# WHAT TO DO
Word for word, repeat the data that follows. Do not include the pictures.

# RECORD SET
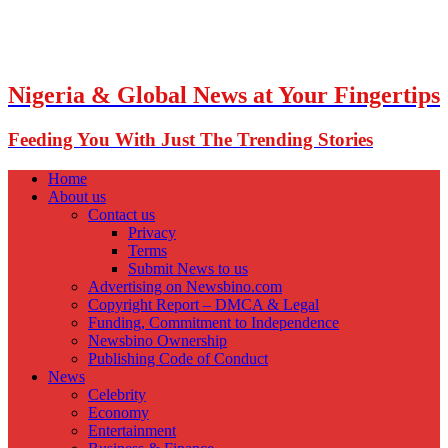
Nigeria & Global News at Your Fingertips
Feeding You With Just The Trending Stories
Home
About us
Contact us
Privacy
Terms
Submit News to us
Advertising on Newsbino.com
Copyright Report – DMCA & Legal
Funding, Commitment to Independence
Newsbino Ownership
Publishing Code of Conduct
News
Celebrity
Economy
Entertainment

# ANSWER SPACE
Nigeria & Global News at Your Fingertips
Feeding You With Just The Trending Stories
Home
About us
Contact us
Privacy
Terms
Submit News to us
Advertising on Newsbino.com
Copyright Report – DMCA & Legal
Funding, Commitment to Independence
Newsbino Ownership
Publishing Code of Conduct
News
Celebrity
Economy
Entertainment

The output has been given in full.